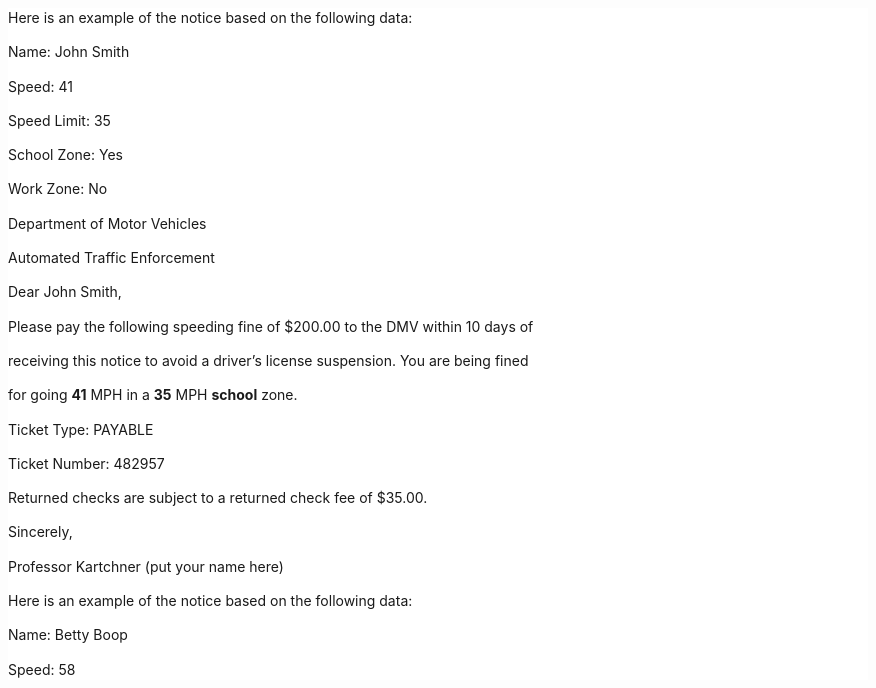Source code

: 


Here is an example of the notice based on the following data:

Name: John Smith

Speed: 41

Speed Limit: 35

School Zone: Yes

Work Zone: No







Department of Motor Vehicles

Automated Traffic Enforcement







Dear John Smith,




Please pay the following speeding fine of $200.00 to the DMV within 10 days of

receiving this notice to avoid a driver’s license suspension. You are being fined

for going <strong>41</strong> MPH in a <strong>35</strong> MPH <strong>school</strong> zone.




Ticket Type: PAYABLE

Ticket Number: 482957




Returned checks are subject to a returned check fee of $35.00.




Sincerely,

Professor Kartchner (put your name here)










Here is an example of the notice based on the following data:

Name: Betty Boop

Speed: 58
====
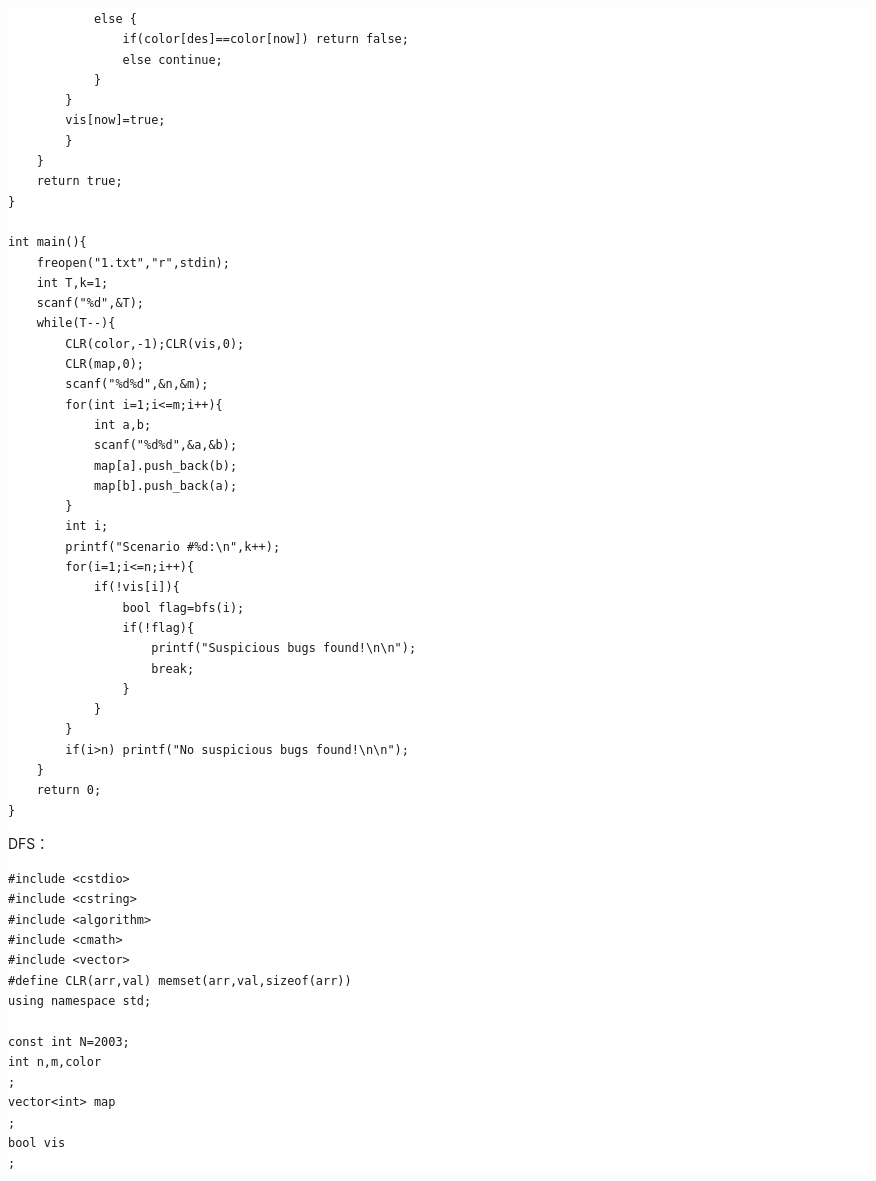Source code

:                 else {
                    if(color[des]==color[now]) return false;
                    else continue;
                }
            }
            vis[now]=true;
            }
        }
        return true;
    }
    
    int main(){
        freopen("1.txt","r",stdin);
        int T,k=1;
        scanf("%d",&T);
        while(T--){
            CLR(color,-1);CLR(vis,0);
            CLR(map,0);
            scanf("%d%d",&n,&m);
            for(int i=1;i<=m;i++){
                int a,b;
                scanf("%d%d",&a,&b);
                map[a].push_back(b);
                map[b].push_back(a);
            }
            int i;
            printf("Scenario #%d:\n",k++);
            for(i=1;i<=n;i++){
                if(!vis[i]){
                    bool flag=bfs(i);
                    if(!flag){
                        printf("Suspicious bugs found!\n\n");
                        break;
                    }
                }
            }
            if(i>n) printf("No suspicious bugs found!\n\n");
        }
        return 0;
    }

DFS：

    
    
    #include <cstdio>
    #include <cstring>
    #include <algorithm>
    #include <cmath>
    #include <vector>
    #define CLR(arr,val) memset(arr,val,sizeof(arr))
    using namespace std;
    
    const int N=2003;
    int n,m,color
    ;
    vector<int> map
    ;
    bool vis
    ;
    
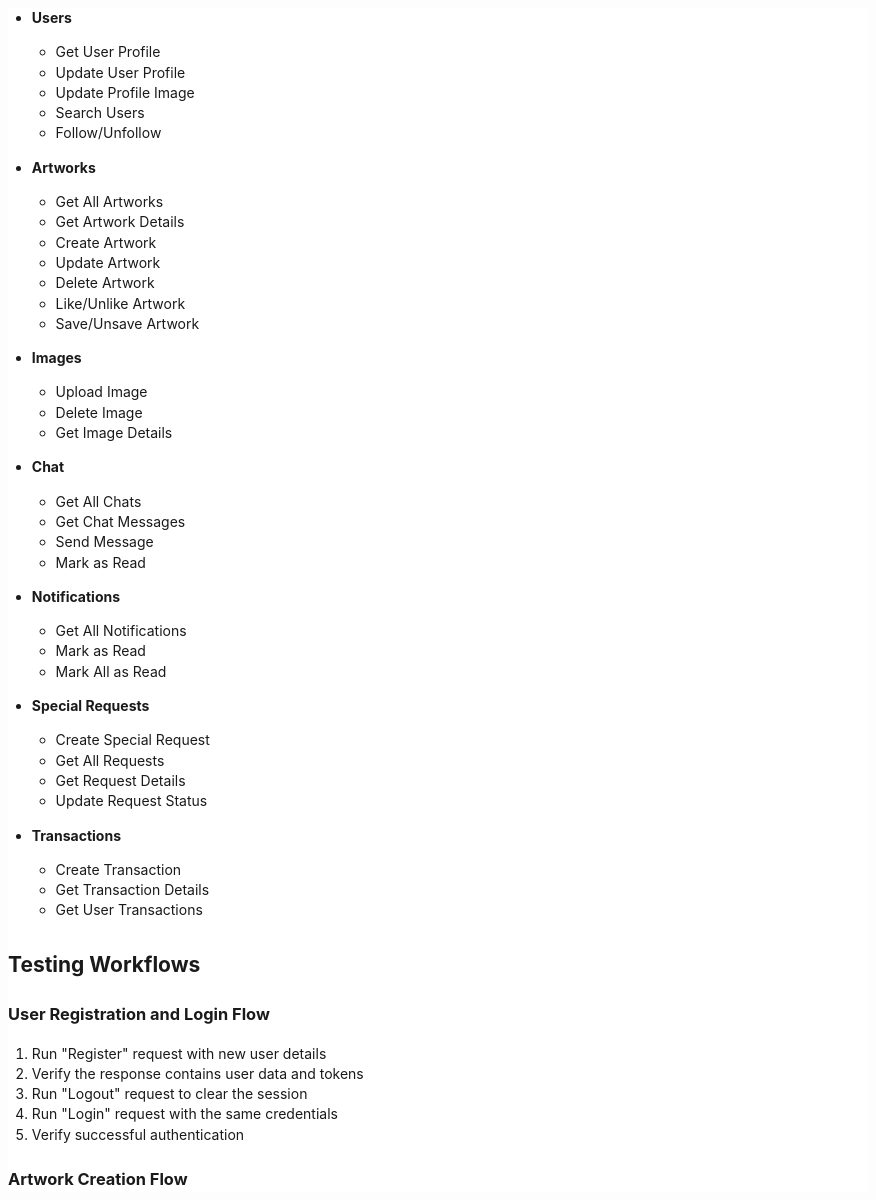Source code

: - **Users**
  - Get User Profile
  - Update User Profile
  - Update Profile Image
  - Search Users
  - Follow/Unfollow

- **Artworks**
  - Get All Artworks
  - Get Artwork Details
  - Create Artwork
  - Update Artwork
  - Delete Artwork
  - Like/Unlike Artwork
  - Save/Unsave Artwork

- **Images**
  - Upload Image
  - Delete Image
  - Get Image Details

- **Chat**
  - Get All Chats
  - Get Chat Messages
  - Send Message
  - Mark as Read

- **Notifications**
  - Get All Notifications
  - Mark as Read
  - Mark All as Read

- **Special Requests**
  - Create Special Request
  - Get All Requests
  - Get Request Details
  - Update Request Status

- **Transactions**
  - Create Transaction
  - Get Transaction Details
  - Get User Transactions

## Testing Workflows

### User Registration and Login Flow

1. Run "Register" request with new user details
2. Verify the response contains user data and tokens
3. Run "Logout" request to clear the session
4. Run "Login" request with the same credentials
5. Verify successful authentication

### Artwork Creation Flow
====
Work through the records line by line and tally those holding "found". Reply with the number alone.

### Problem solution
2